*** Records provided Section Begins ***

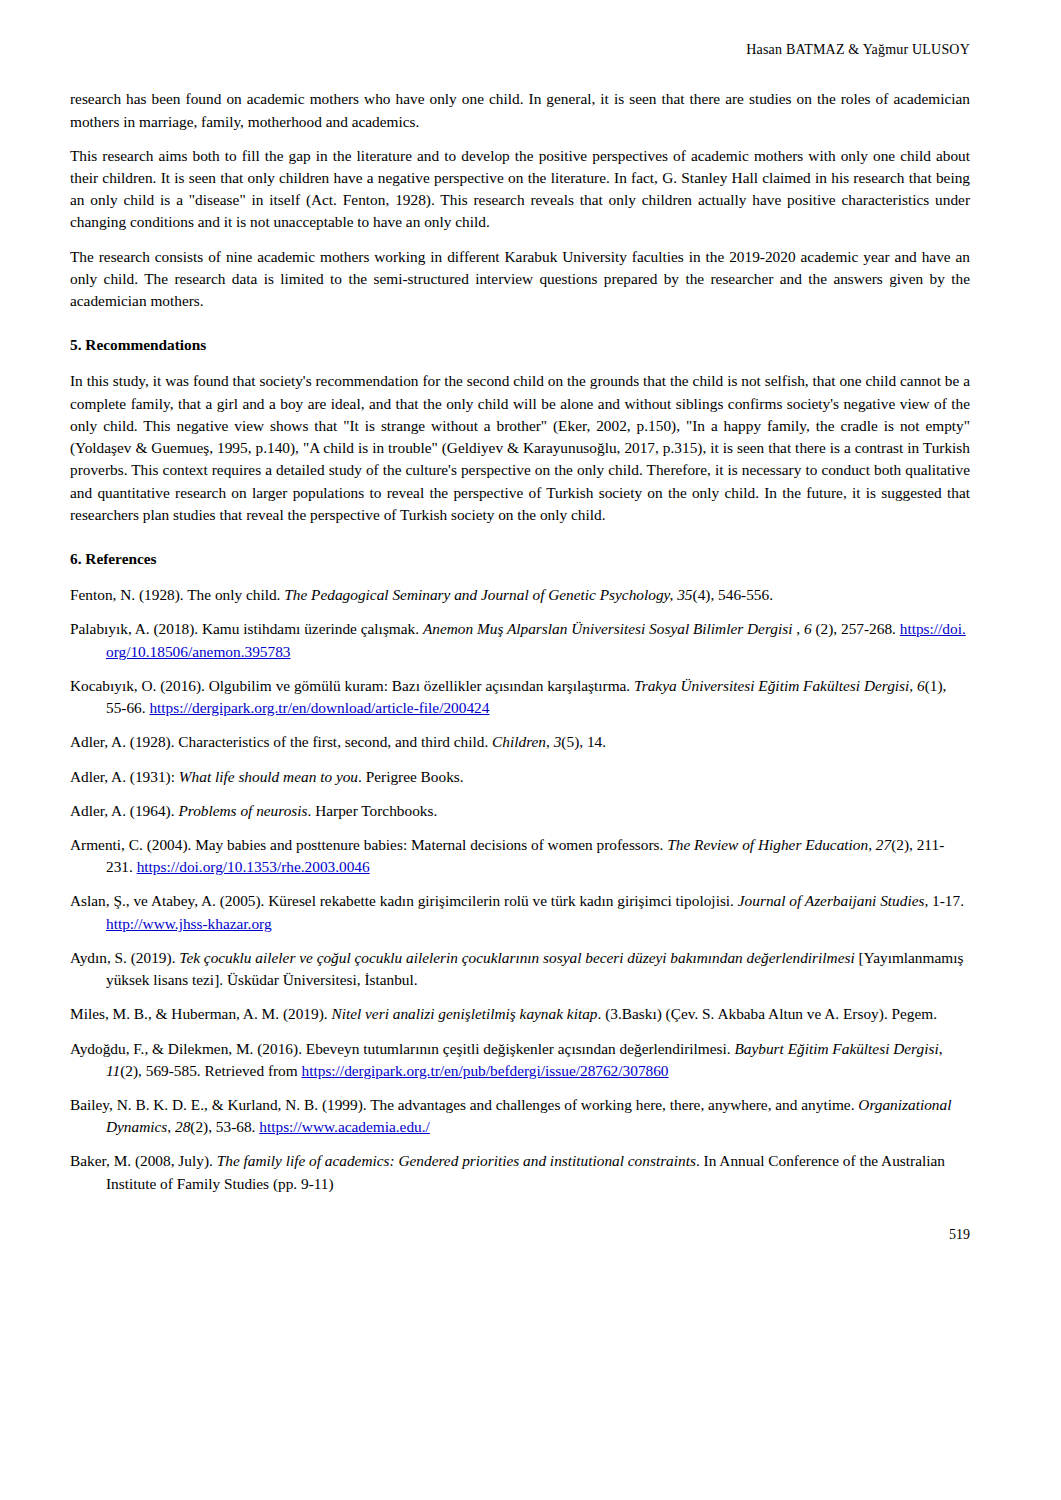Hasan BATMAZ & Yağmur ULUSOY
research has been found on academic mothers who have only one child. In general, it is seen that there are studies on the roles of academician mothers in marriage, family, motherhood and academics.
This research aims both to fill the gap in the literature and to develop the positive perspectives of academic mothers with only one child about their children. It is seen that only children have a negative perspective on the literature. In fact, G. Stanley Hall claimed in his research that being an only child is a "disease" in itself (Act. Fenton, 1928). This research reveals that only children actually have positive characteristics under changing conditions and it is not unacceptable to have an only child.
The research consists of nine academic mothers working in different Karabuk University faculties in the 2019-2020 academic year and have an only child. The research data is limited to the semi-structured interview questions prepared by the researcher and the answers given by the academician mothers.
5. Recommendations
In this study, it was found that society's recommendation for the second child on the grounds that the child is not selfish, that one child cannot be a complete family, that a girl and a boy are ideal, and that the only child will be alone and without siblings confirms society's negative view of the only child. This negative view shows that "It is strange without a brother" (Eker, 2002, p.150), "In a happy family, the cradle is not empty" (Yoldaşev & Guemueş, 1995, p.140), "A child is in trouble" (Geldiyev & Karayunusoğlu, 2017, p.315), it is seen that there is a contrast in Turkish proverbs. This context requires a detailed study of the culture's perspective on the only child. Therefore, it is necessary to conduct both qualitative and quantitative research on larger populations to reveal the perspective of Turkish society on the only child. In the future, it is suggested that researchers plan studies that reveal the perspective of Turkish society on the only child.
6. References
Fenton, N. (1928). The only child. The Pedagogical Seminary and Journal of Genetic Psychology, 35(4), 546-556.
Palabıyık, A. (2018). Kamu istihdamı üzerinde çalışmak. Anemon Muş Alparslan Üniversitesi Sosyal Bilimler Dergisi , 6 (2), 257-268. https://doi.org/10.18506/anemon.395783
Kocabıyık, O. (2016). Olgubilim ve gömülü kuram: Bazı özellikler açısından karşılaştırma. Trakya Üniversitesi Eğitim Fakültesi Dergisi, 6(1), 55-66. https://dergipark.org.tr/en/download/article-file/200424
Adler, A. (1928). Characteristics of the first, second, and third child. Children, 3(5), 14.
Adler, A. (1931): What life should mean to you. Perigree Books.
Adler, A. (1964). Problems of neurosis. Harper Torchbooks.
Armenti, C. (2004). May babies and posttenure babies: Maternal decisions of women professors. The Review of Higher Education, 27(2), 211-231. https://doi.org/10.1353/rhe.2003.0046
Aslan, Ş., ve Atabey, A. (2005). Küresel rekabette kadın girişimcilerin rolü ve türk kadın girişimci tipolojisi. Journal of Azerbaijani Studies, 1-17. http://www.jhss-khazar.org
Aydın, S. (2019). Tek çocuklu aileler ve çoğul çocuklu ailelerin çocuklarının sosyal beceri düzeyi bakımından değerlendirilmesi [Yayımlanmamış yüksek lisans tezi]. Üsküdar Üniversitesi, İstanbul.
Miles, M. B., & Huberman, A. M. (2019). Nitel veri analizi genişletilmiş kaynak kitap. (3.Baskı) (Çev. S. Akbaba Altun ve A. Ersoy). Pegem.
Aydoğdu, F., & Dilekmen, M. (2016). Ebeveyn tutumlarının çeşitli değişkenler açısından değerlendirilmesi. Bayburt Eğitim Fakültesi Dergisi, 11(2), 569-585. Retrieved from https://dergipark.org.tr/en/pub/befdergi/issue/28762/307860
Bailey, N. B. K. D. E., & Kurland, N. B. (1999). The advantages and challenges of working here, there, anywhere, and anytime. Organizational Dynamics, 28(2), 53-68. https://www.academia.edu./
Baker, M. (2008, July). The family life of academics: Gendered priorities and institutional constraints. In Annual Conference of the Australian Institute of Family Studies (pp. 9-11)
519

*** Records provided Section Ends ***

:: Exercise ::
Reproduce exactly, with nothing added, the lines from the one that contains "Baker, M. (2008, July)." to the end of the data.

:: Exercise result ::
Baker, M. (2008, July). The family life of academics: Gendered priorities and institutional constraints. In Annual Conference of the Australian Institute of Family Studies (pp. 9-11)
519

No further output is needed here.